Text shown:
============================================================

Jamie Oliver Chicken and Aubergine

The Jamie Oliver Chicken and Aubergine is a rustic tomato-based chicken stew where aubergines are pan-roasted first, then simmered with chicken, garlic, herbs, and tomatoes. The technique builds layers of flavour instead of relying on heavy sauces.

Ingredients

Scale

    • 500 g chicken thighs (boneless, bite-size pieces)

    • 1 large aubergine (cubed)

    • 3 cloves garlic (sliced)

    • 1 onion (chopped)

    • 400 g canned chopped tomatoes

    • 1 tsp dried oregano or mixed Italian herbs

    • Fresh basil or parsley

    • 3 tbsp olive oil

    • Salt and black pepper

    • Optional: chilli flakes (pinch)

Instructions

Step 1: Prepare the Aubergine

    1. Cut aubergine into 2 cm cubes.

    1. Sprinkle light salt and rest 10 minutes.

    1. Pat dry with paper towel.

This prevents bitterness and excess oil absorption.

Step 2: Brown the Aubergine

    1. Heat 2 tbsp olive oil in a wide pan.

    1. Add aubergine in one layer.

    1. Cook 6–8 minutes, turning occasionally.

Look for golden edges and soft centers — not mushy.

Remove and set aside.

Step 3: Cook the Chicken

    1. Add 1 tbsp oil to the same pan.

    1. Add chicken pieces.

    1. Cook on medium-high for 5 minutes until lightly browned.

We are building flavour, not fully cooking yet.

Step 4: Build the Base

    1. Add onion and cook 3 minutes.

    1. Add garlic and herbs.

    1. Stir 30 seconds until fragrant.

Step 5: Simmer Everything Together

    1. Add tomatoes and half cup water.

    1. Return aubergine to pan.

    1. Season salt and pepper.

    1. Cover and simmer 20 minutes.

The sauce thickens and chicken turns tender.

Step 6: Finish the Dish

    1. Taste and adjust seasoning.

    1. Sprinkle fresh herbs.

    1. Rest 5 minutes before serving.

Resting lets aubergine absorb sauce fully.

============================================================

Dataset content:
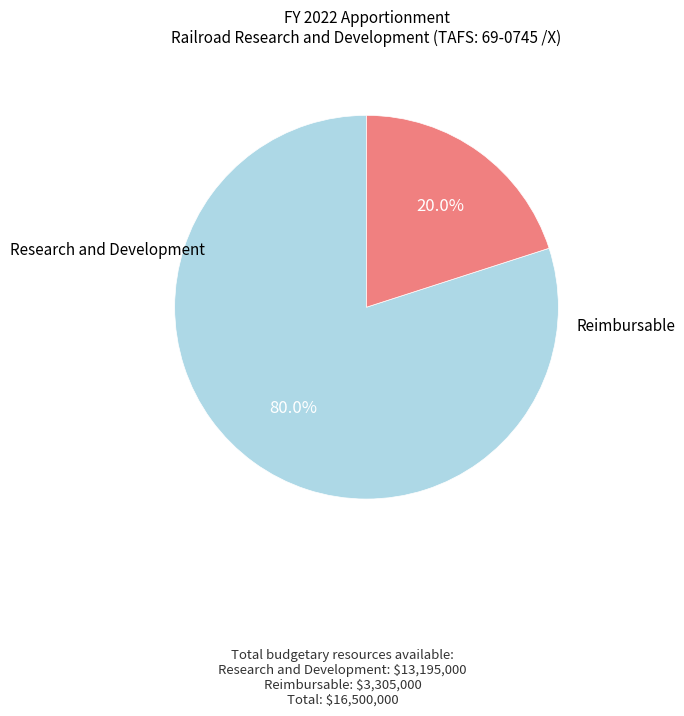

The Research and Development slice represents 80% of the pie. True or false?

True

============================================================

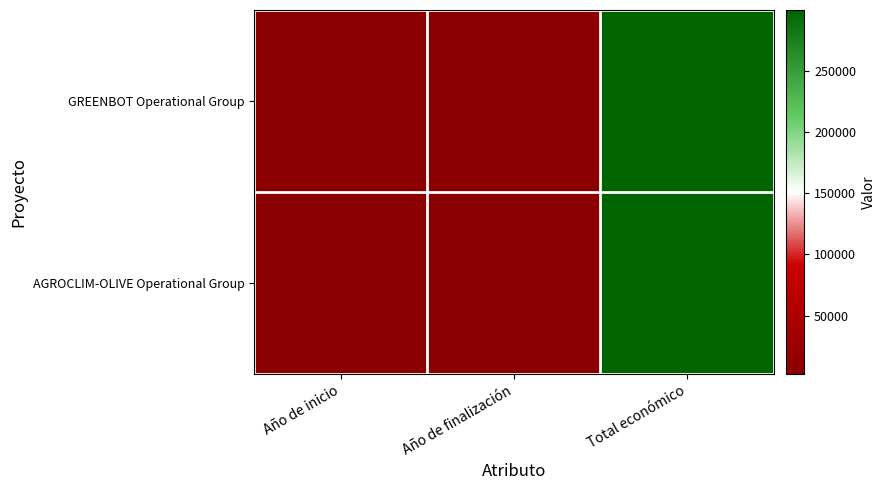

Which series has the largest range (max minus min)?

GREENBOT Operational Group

============================================================

Set of tasks:
1. In the chicken and aubergine recipe, how long is everything covered and simmered once the tomatoes and aubergine go back into the pan?
2. Reproduce everything in the recipe from "1. Cut aubergine" down to "a wide pan.".
The lines are unrelated to the recipe text and stand as separate material.

Answers for this exercise:
1. 20 minutes.

2.
1. Cut aubergine into 2 cm cubes.

    1. Sprinkle light salt and rest 10 minutes.

    1. Pat dry with paper towel.

This prevents bitterness and excess oil absorption.

Step 2: Brown the Aubergine

    1. Heat 2 tbsp olive oil in a wide pan.